While Soveranez was best known as a ref, his day job for the longest time was as the sports coordinator for the city of Santa Fe. David Ray Soveranez said his dad created mushball and flag football leagues while also handling adult volleyball, basketball and softball leagues. He also was a football and baseball coach, the younger Soveranez said, and his dad always made a point of being a part of not just his children’s activities but his extended family, as well.
“He was not only a father to me, but he had many brothers and sisters and he was a father figure to them as well,” David Ray said. “He had a lot on his plate, but dad was always in a good mood. He was always happy.”
David also was an attentive grandfather, as he always showed up at his grandkids’ events. In fact, he spent his last waking day watching his grandson, Mateo Soveranez, play for Pojoaque Valley at Capital’s Al Armendariz Tournament on Dec. 9 when he collapsed walking up the bleachers after a 66-61 Elks win over Grants. David Ray said he was transported to Christus St. Vincent Regional Medical Center where surgeons repaired blood vessels that caused the bleeding, but his dad never regained consciousness.
“Eventually, he was reliant on the ventilator and life support,” David Ray said. “The thing is, he was always and active man. He never wanted to slow down.”

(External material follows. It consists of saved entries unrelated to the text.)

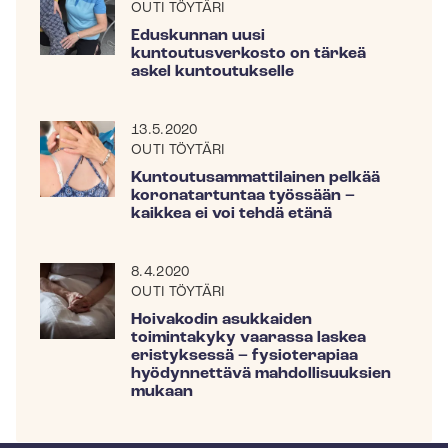
OUTI TÖYTÄRI
Eduskunnan uusi
kuntoutusverkosto on tärkeä
askel kuntoutukselle
13.5.2020
OUTI TÖYTÄRI
Kun­tou­tusam­mat­ti­lai­nen pelkää
koronatartuntaa työssään –
kaikkea ei voi tehdä etänä
8.4.2020
OUTI TÖYTÄRI
Hoivakodin asukkaiden
toimintakyky vaarassa laskea
eristyksessä – fysioterapiaa
hyödynnettävä mahdollisuuksien
mukaan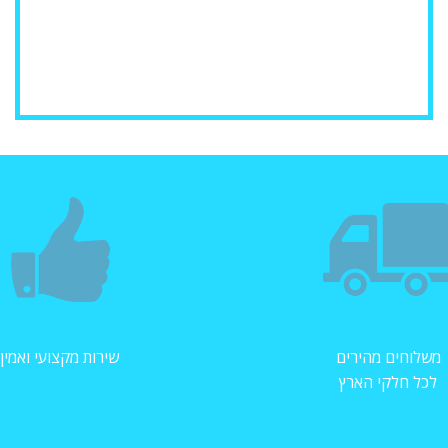
משלוחים מהירים
שירות מקצועי ואמין
לכל חלקי הארץ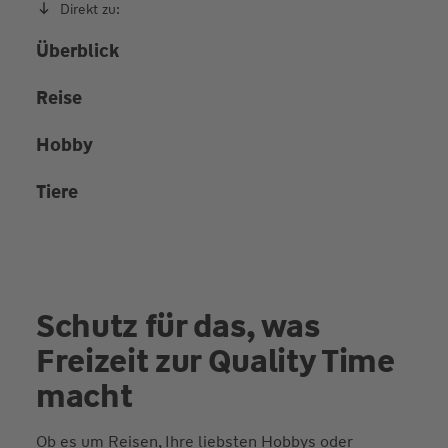
Direkt zu:
Überblick
Reise
Hobby
Tiere
Schutz für das, was
Freizeit zur Quality Time
macht
Ob es um Reisen, Ihre liebsten Hobbys oder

Roybal and the younger Soveranez said they received an outpouring of condolences and support not just from people around Northern New Mexico, but across the state and beyond. Roybal said he received messages from people from as far away as Indiana over the past couple of days, which did not surprise David Ray.
“Once you knew Dad, then you would know he knew everybody else,” David Ray said. “He knew so many people from his different avenues of work, he could have been a politician.”
David Soveranez is survived by his wife, Anna; son David Ray; daughter Felicia Maloney; mother Alicia Soveranez; and grandsons Andres Soveranez, Mateo Soveranez and Ethan Maloney.
The rosary will take place at 7 p.m. Jan. 3 at Rivera Funeral Home. The funeral is set for 10 a.m. Jan. 4 at the Cathedral Basilica of St. Francis of Assisi.